EXERCISE DESCRIPTION:
Please quote every one of the records below word for word, leaving the pictures out of your answer.

LISTED RECORDS:
******
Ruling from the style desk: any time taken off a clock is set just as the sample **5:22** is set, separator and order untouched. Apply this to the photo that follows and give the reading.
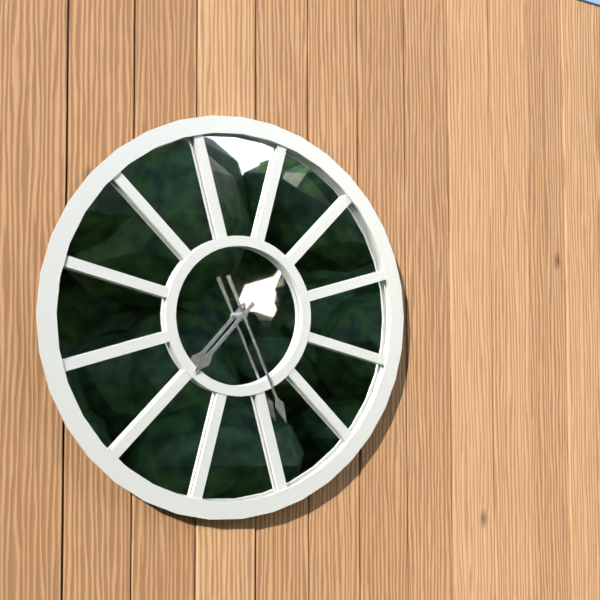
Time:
**7:26**
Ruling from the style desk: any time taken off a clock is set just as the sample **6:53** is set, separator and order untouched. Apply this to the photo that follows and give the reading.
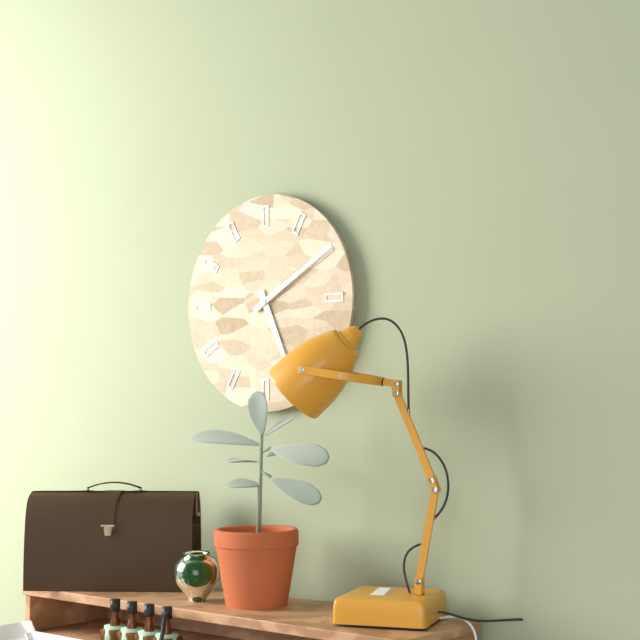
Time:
**5:10**
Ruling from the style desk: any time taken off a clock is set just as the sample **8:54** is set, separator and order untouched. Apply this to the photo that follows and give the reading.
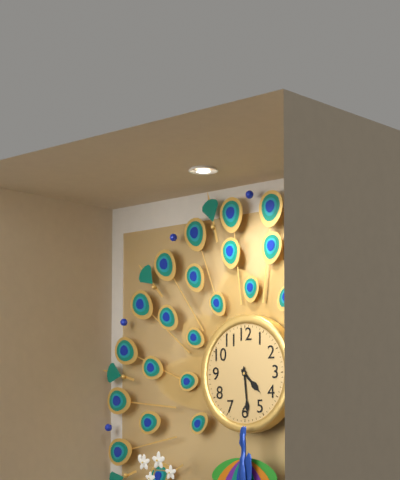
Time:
******
RESPONSE TO THIS EXERCISE:
Ruling from the style desk: any time taken off a clock is set just as the sample **5:22** is set, separator and order untouched. Apply this to the photo that follows and give the reading.
Time:
**7:26**
Ruling from the style desk: any time taken off a clock is set just as the sample **6:53** is set, separator and order untouched. Apply this to the photo that follows and give the reading.
Time:
**5:10**
Ruling from the style desk: any time taken off a clock is set just as the sample **8:54** is set, separator and order untouched. Apply this to the photo that follows and give the reading.
Time:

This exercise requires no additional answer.